TAREA 1:
Indica cuántas líneas de los registros contienen la cadena "lowest". Responde solo con el número.

TEXTO PARA ANALIZAR:
******

Demian Schopf
La trilogía de obras que Máximo Corvalán presenta durante el presente año – tan sugerente como ácidamente denominada “Bestia Segura” -, se ubica en un polo ético y temático, creo, relativamente inédito en el arte joven chileno de los últimos años. Corvalán inicia su recorrido con la exposición “Alguien vela por Tí” en Galería Metropolitana, ubicada en un “barrio marginal”, emplazamiento que le pretende dar su origen y sentido “político” y “cultural” a este proyecto galerístico: ampliar determinado circuito artístico a una zona periférica de la ciudad. El montaje consistió en la disposición de una silla de salvavidas, dos “barreras de contención” – constituídas por 82 sacos de arena – y una proyección de video (que salía de un montículo formado por estos mismos sacos para expandirse sobre el muro metálico de la galería, mostrando lo grabado con una cámara durante un recorrido nocturno por zonas periféricas de la anegada urbe, durante una lluviosa noche de invierno). La asociación entre sacos de arena y anegamiento es bastante fácil y dirigida, no obstante la silla, gracias al pertinaz ensamblaje de una baliza a ésta, más que hacerme pensar en playas y mares, me recordó a los dispositivos – formalmente idénticos – instalados hace algún tiempo por el alcalde Lavín en el centro de Santiago, en donde un monitor provisto de una radio y anteojos larga vista debía informar a carabineros de posibles asaltos que ocurrieran en los paseos peatonales de la comuna.

******

MATERIALES PROPORCIONADOS:
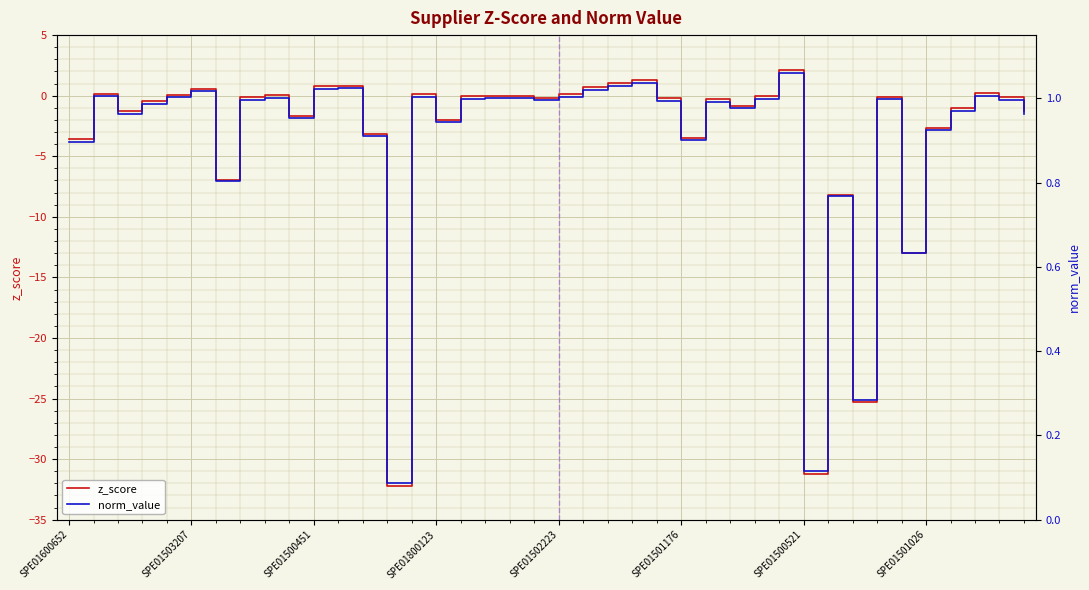

What is the difference between the second highest and second lowest values in the z_score series?

32.5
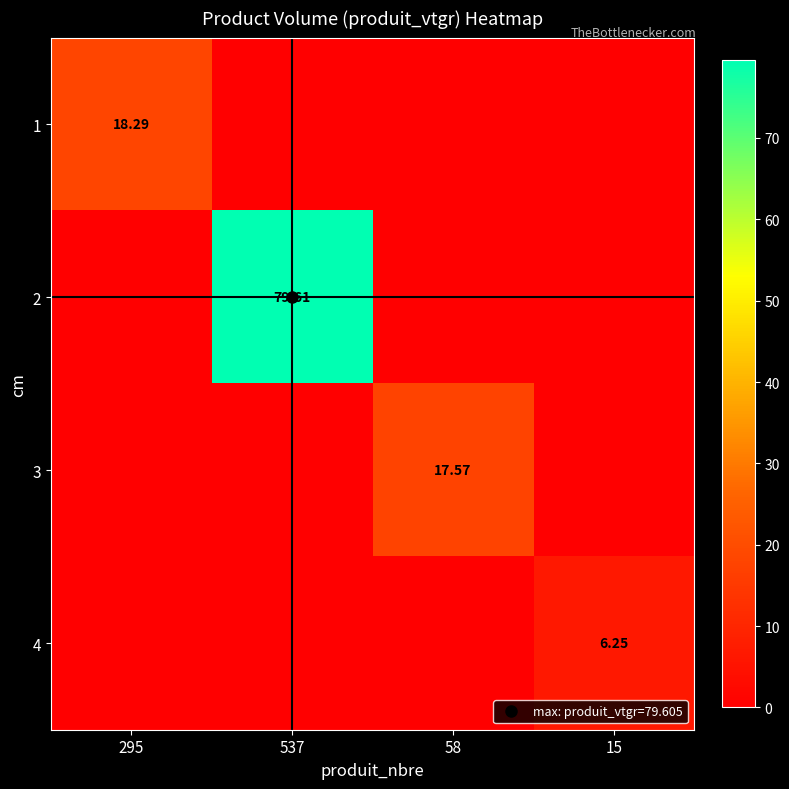

What is the difference between the maximum and second lowest values in the 1 series?

18.3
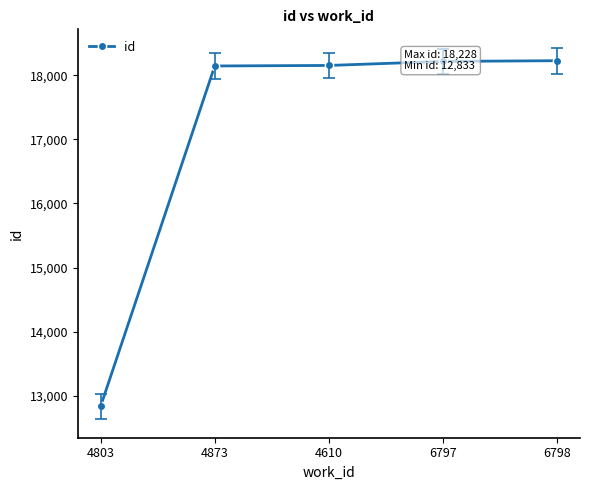

How many values are below 18154?

2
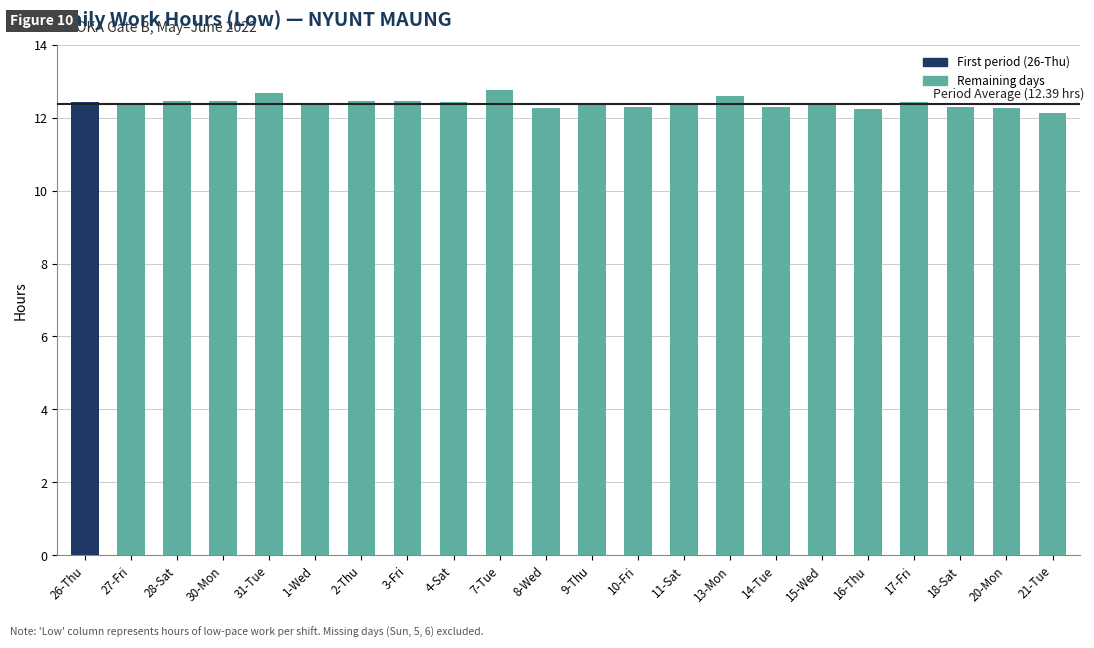

What is the label of the 15th bar from the left?

13-Mon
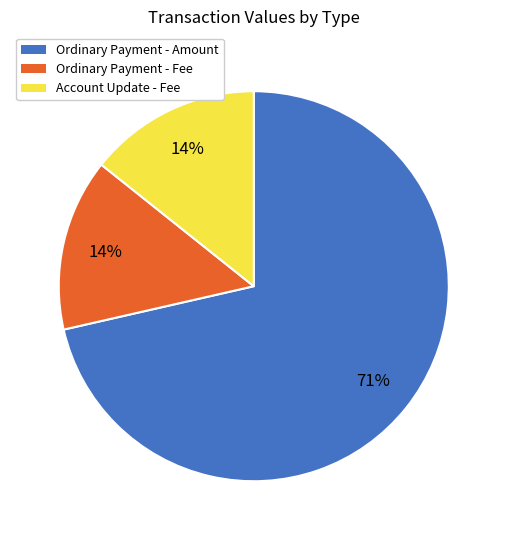

Is there a majority slice in this chart?

Yes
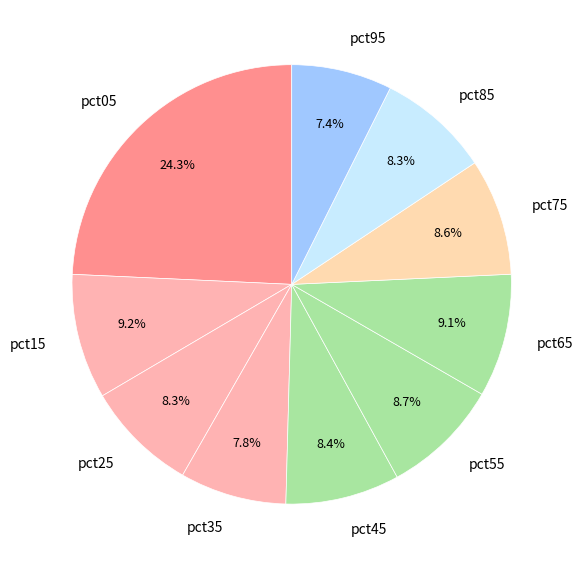

What percentage is the pct95 slice, to the nearest percent?

7%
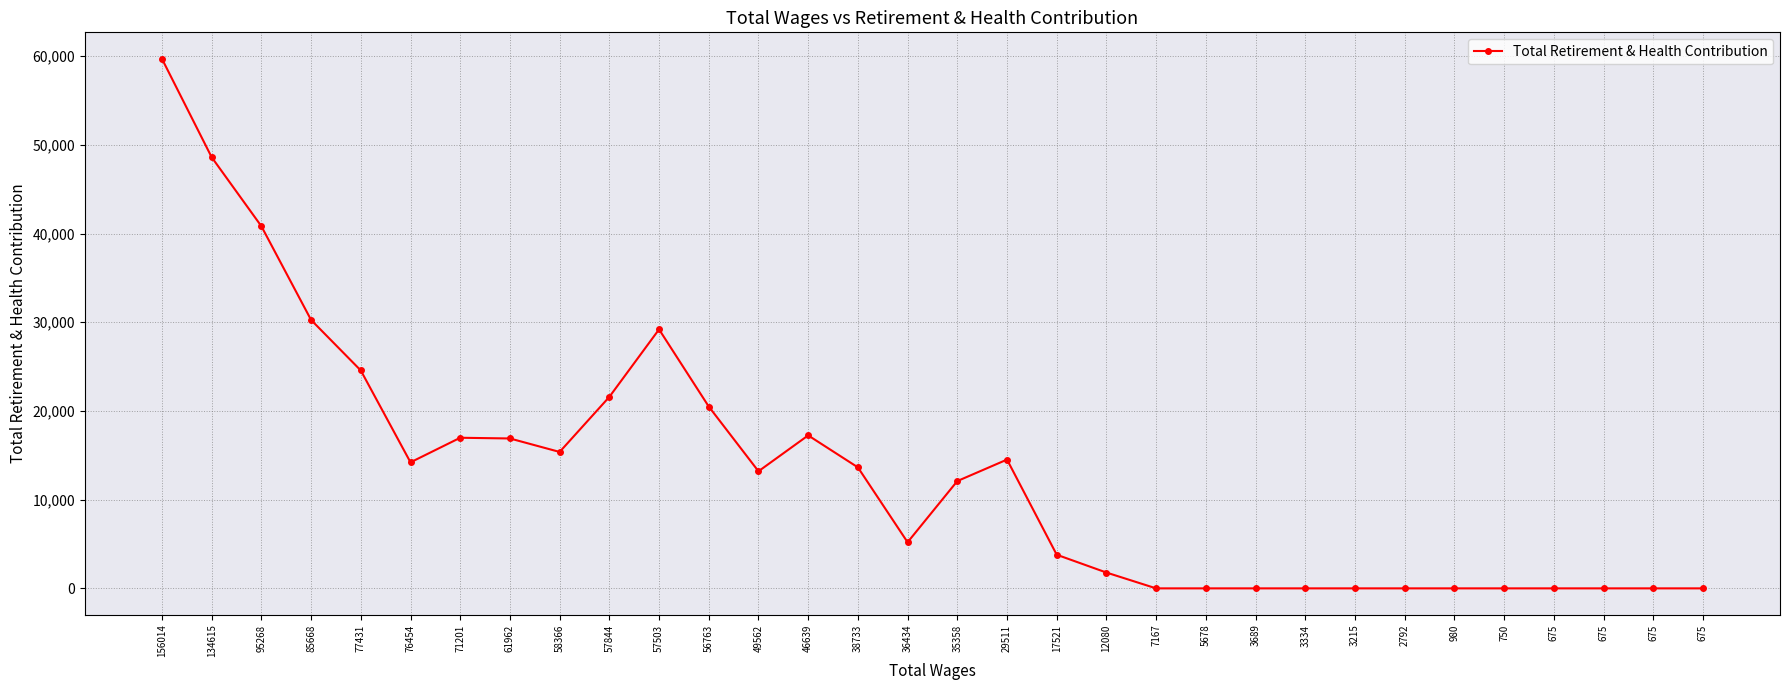

Reading left to right, transcribe all the data shown in this chart.

156014=59696	134615=48603	95268=40825	85668=30259	77431=24564	76454=14207	71201=16978	61962=16898	58366=15379	57844=21585	57503=29195	56763=20496	49562=13200	46639=17244	38733=13641	36434=5199	35358=12095	29511=14517	17521=3792	12080=1783	7167=0	5678=0	3689=0	3334=0	3215=0	2792=0	980=0	750=0	675=0	675=0	675=0	675=0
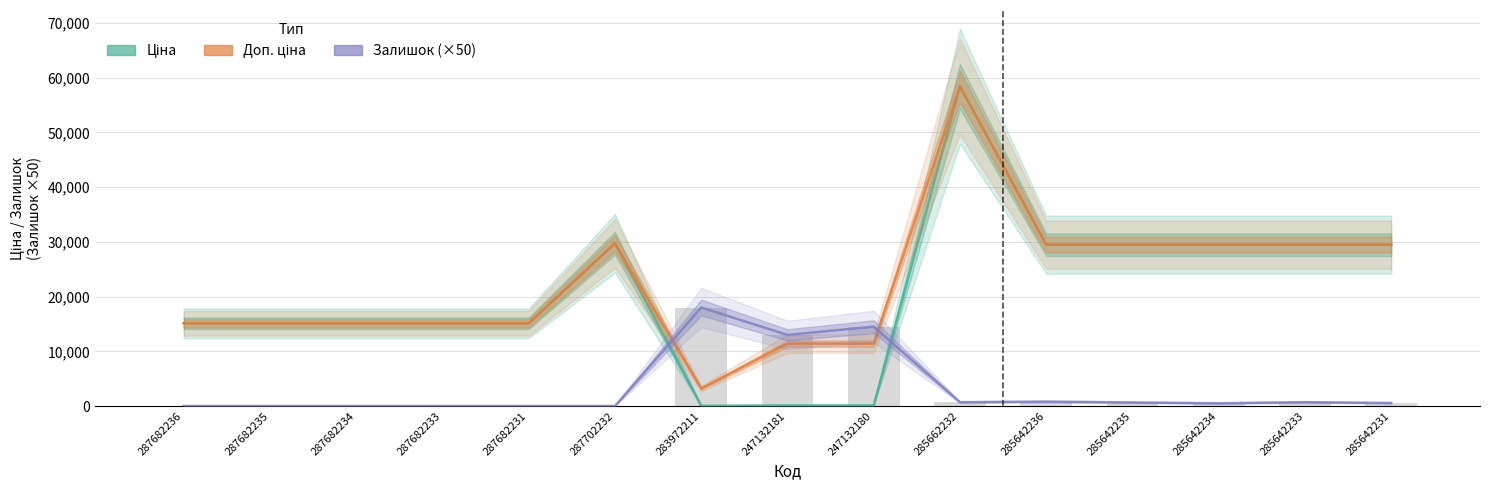

The Залишок (×50) series shows 700.0 at 285662232. True or false?

True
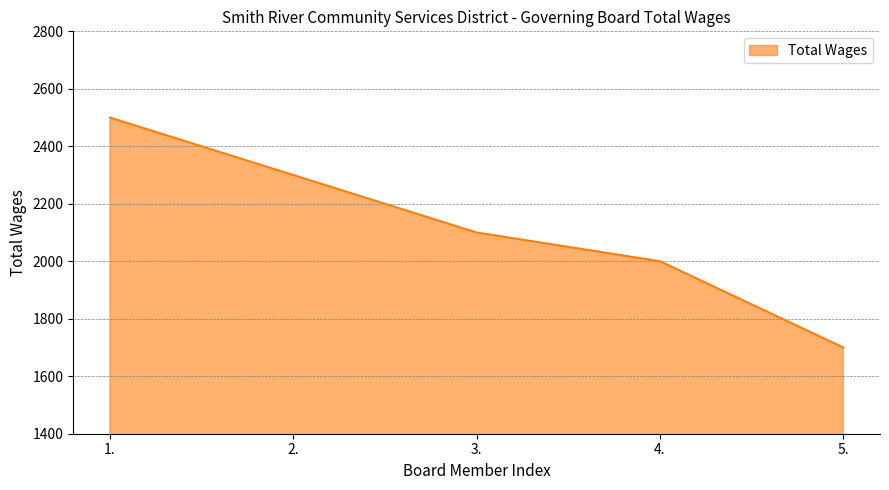

How many values are below 2100?

2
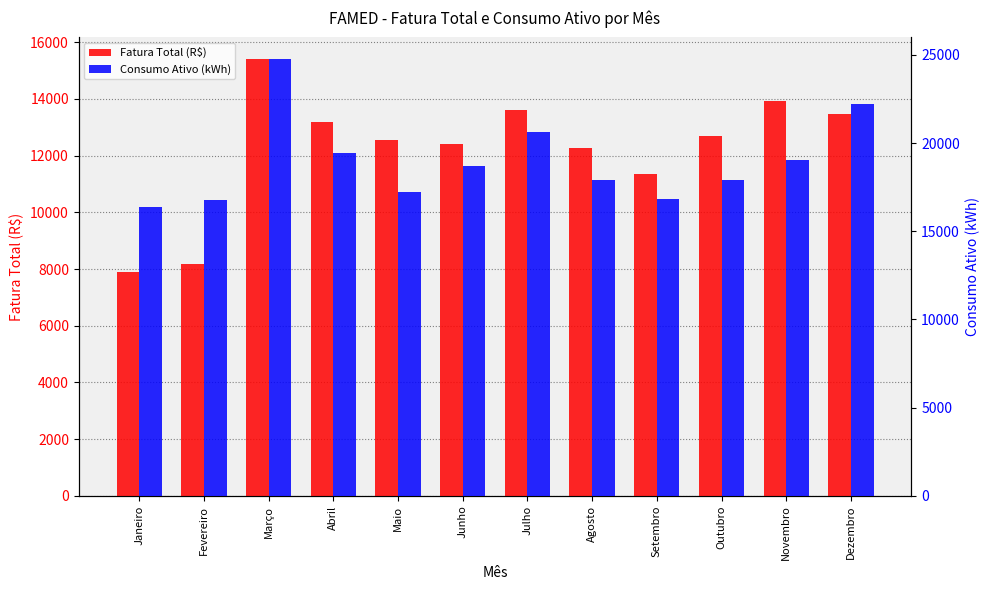

Which series has the largest total across all categories?

Consumo Ativo (kWh)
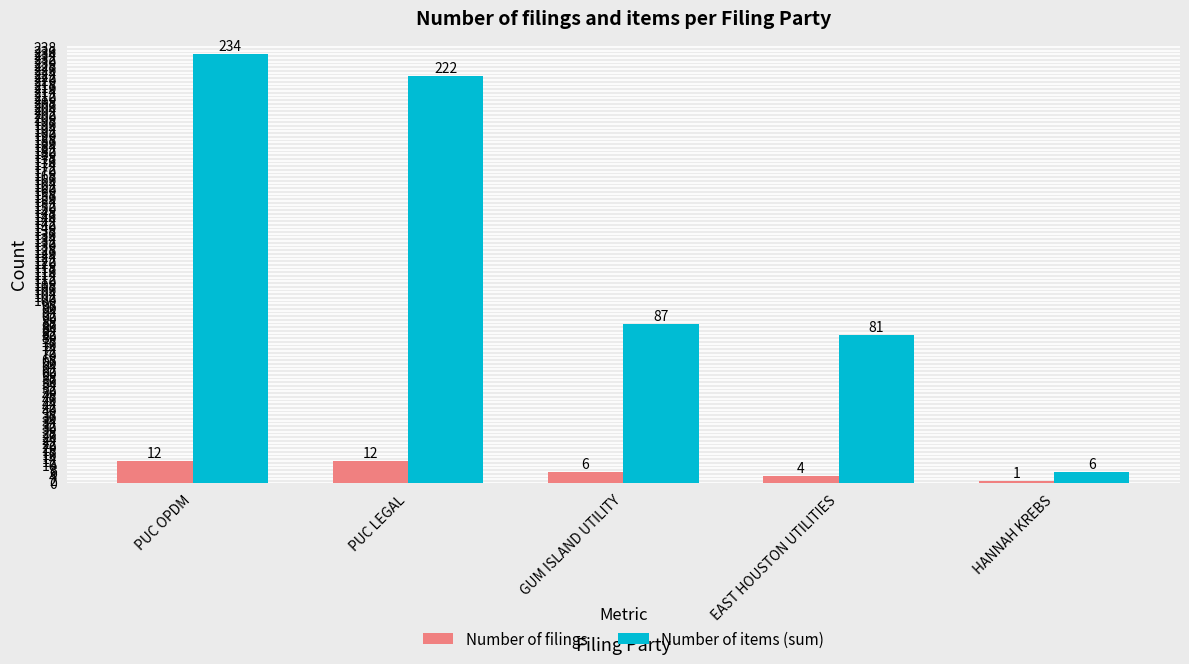

Reading right to left, list all the values displayed in this chart.

Number of filings: HANNAH KREBS=1	EAST HOUSTON UTILITIES=4	GUM ISLAND UTILITY=6	PUC LEGAL=12	PUC OPDM=12
Number of items (sum): HANNAH KREBS=6	EAST HOUSTON UTILITIES=81	GUM ISLAND UTILITY=87	PUC LEGAL=222	PUC OPDM=234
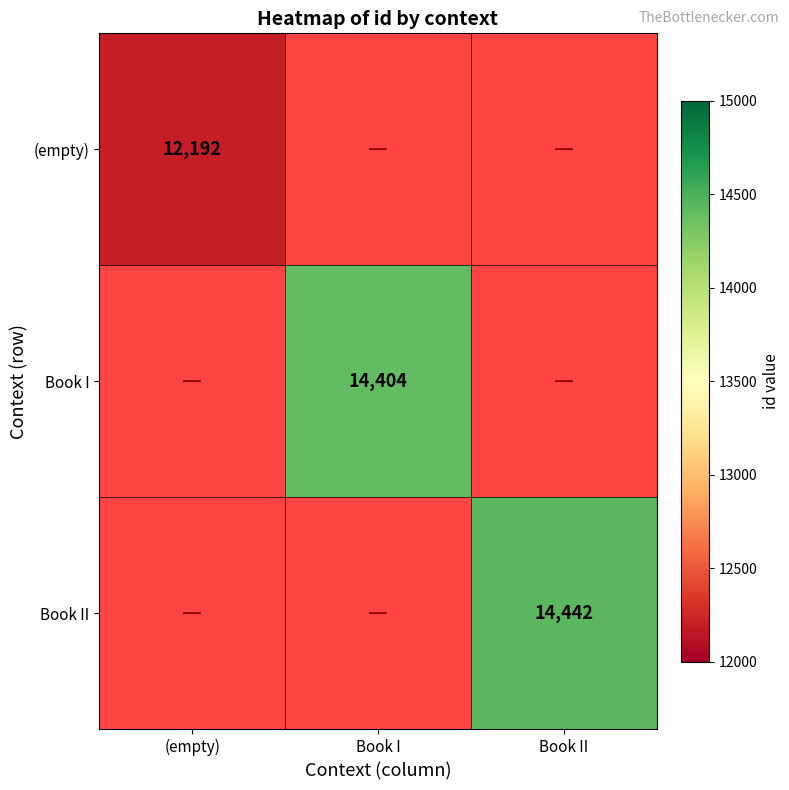

Is it true that (empty) equals 12192 at (empty)?

True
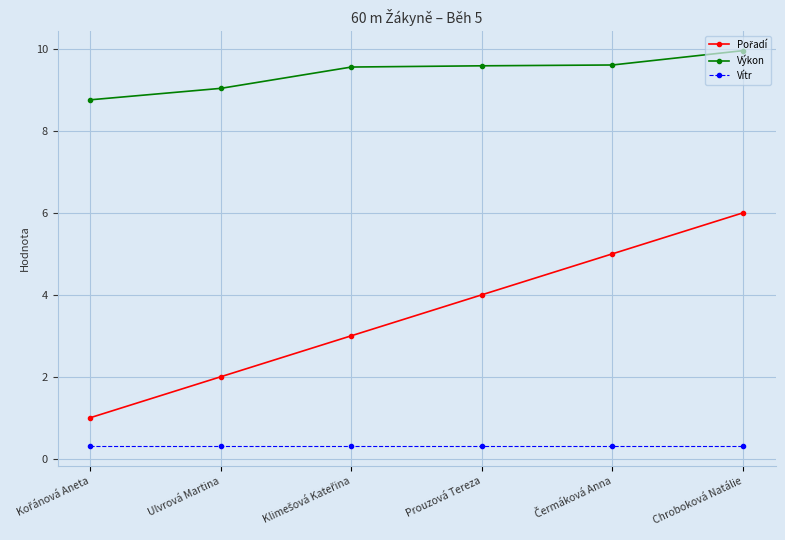

How many distinct data groups are displayed?

3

******

TAREA 2:
Según el texto sobre la trilogía de Máximo Corvalán, ¿cuántos sacos de arena formaban las dos barreras de contención?

RESPUESTA ESCRITA 1:
2

RESPUESTA ESCRITA 2:
82 sacos de arena.